Work instruction – For the material below, return exactly the lines starting at the one holding "16: (469, 142, 0.53)" and ending at the one holding "33: (472, 52, 0.39)", counting both as part of the range.

Data to use –
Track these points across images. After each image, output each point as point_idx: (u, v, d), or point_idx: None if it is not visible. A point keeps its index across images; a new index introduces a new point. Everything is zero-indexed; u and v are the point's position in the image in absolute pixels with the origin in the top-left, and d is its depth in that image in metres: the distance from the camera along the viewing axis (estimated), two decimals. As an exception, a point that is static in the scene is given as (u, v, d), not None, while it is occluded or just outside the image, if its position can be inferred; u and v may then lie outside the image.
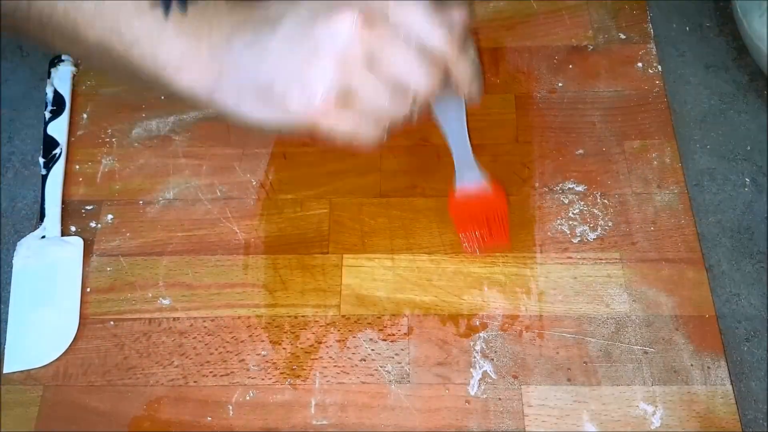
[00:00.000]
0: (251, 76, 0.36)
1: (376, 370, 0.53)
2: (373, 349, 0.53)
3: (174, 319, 0.55)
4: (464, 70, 0.40)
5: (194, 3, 0.36)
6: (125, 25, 0.36)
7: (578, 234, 0.57)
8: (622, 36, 0.66)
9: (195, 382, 0.53)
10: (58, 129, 0.63)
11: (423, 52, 0.35)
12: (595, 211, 0.58)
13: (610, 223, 0.58)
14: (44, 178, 0.61)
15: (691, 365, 0.52)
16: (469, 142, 0.53)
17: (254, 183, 0.61)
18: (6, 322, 0.56)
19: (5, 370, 0.54)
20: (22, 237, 0.59)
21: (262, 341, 0.54)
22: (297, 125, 0.36)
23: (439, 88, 0.38)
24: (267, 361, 0.53)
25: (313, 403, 0.52)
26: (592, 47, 0.66)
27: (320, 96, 0.34)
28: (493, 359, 0.53)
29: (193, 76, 0.38)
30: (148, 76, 0.38)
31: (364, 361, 0.53)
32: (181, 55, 0.37)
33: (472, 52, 0.39)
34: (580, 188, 0.59)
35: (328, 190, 0.60)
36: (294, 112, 0.35)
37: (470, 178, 0.55)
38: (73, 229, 0.59)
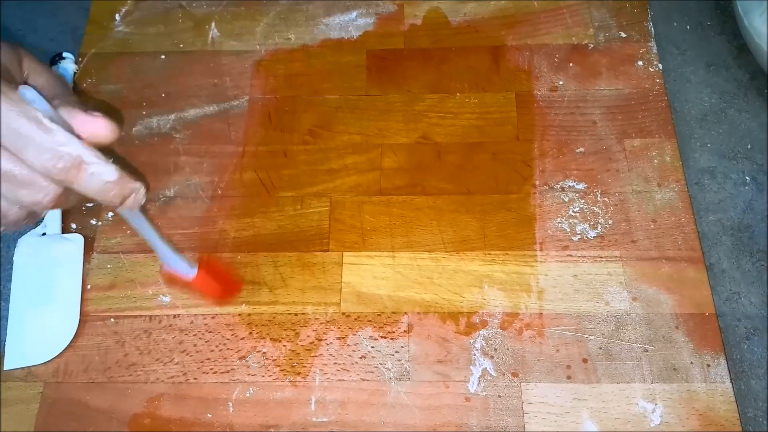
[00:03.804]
0: None
1: (376, 367, 0.53)
2: (373, 347, 0.53)
3: (174, 316, 0.55)
4: (90, 188, 0.34)
5: None
6: None
7: (578, 232, 0.57)
8: (623, 34, 0.66)
9: (195, 379, 0.53)
10: (59, 126, 0.63)
11: (23, 162, 0.33)
12: (596, 210, 0.58)
13: (610, 221, 0.58)
14: (45, 175, 0.61)
15: (691, 363, 0.52)
16: (162, 242, 0.46)
17: (255, 181, 0.61)
18: (7, 319, 0.56)
19: (6, 367, 0.54)
20: (23, 234, 0.59)
21: (263, 338, 0.54)
22: None
23: (62, 198, 0.35)
24: (267, 359, 0.53)
25: (313, 400, 0.52)
26: (592, 46, 0.66)
27: None
28: (493, 357, 0.53)
29: None
30: None
31: (364, 358, 0.53)
32: None
33: (99, 173, 0.34)
34: (580, 186, 0.59)
35: (329, 188, 0.60)
36: None
37: (177, 267, 0.49)
38: (73, 226, 0.59)
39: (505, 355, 0.53)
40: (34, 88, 0.34)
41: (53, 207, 0.35)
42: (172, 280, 0.52)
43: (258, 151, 0.62)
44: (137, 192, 0.37)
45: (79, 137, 0.34)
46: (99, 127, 0.35)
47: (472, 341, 0.53)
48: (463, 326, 0.54)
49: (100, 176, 0.34)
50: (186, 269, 0.49)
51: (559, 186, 0.59)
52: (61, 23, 0.72)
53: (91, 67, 0.67)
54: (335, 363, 0.53)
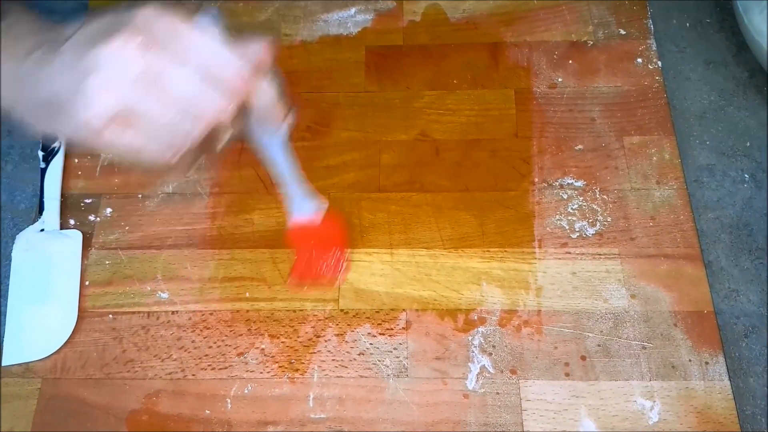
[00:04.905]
0: (36, 90, 0.38)
1: (375, 364, 0.53)
2: (371, 344, 0.53)
3: (172, 312, 0.55)
4: (263, 99, 0.40)
5: (5, 20, 0.39)
6: None
7: (577, 229, 0.57)
8: (622, 32, 0.66)
9: (193, 375, 0.53)
10: (57, 122, 0.63)
11: (210, 78, 0.36)
12: (594, 207, 0.58)
13: (608, 219, 0.58)
14: (43, 171, 0.61)
15: (690, 361, 0.52)
16: (297, 172, 0.49)
17: (253, 177, 0.61)
18: (5, 315, 0.56)
19: (4, 363, 0.54)
20: (21, 230, 0.59)
21: (261, 335, 0.54)
22: (80, 139, 0.37)
23: (236, 118, 0.38)
24: (265, 355, 0.53)
25: (311, 396, 0.52)
26: (591, 43, 0.66)
27: (97, 112, 0.35)
28: (491, 354, 0.53)
29: (3, 91, 0.40)
30: None
31: (363, 355, 0.53)
32: None
33: (270, 86, 0.40)
34: (579, 184, 0.59)
35: (327, 185, 0.60)
36: (74, 127, 0.36)
37: (305, 209, 0.52)
38: (72, 222, 0.59)
39: (503, 352, 0.53)
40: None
41: (226, 124, 0.38)
42: (297, 236, 0.54)
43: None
44: (293, 110, 0.43)
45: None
46: (260, 51, 0.38)
47: (470, 338, 0.53)
48: (461, 323, 0.54)
49: (270, 90, 0.40)
50: (315, 207, 0.52)
51: (557, 183, 0.59)
52: (58, 20, 0.72)
53: None
54: (333, 360, 0.53)
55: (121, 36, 0.34)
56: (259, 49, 0.38)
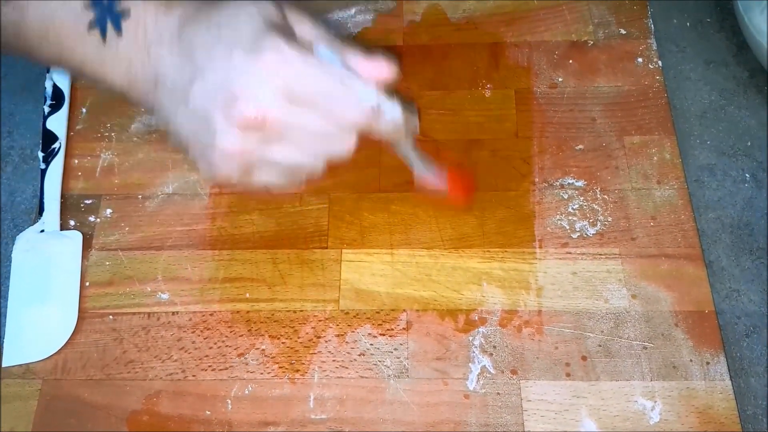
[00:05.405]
0: (180, 94, 0.37)
1: (375, 364, 0.53)
2: (371, 344, 0.53)
3: (173, 313, 0.55)
4: (385, 130, 0.40)
5: (127, 19, 0.37)
6: (68, 50, 0.38)
7: (578, 229, 0.57)
8: (623, 31, 0.66)
9: (194, 376, 0.53)
10: (58, 123, 0.63)
11: (339, 121, 0.37)
12: (595, 207, 0.58)
13: (609, 219, 0.57)
14: (43, 172, 0.61)
15: (691, 361, 0.52)
16: (420, 160, 0.51)
17: (253, 178, 0.61)
18: (5, 316, 0.56)
19: (4, 364, 0.54)
20: (21, 231, 0.59)
21: (261, 336, 0.54)
22: (215, 170, 0.38)
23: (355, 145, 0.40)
24: (266, 356, 0.53)
25: (312, 397, 0.52)
26: (592, 43, 0.66)
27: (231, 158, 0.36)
28: (491, 354, 0.53)
29: (139, 93, 0.39)
30: (105, 88, 0.40)
31: (363, 355, 0.53)
32: (125, 74, 0.38)
33: (397, 108, 0.39)
34: (579, 183, 0.59)
35: (328, 185, 0.60)
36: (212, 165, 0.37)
37: (431, 181, 0.54)
38: (72, 223, 0.59)
39: (504, 352, 0.53)
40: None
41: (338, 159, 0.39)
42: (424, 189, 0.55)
43: (257, 148, 0.62)
44: (416, 123, 0.43)
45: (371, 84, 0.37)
46: (382, 70, 0.38)
47: (470, 338, 0.53)
48: (461, 324, 0.54)
49: (393, 117, 0.39)
50: (438, 180, 0.53)
51: (558, 183, 0.59)
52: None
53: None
54: (334, 360, 0.53)
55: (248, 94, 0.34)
56: (377, 71, 0.37)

Solution to this problem –
16: (469, 142, 0.53)
17: (254, 183, 0.61)
18: (6, 322, 0.56)
19: (5, 370, 0.54)
20: (22, 237, 0.59)
21: (262, 341, 0.54)
22: (297, 125, 0.36)
23: (439, 88, 0.38)
24: (267, 361, 0.53)
25: (313, 403, 0.52)
26: (592, 47, 0.66)
27: (320, 96, 0.34)
28: (493, 359, 0.53)
29: (193, 76, 0.38)
30: (148, 76, 0.38)
31: (364, 361, 0.53)
32: (181, 55, 0.37)
33: (472, 52, 0.39)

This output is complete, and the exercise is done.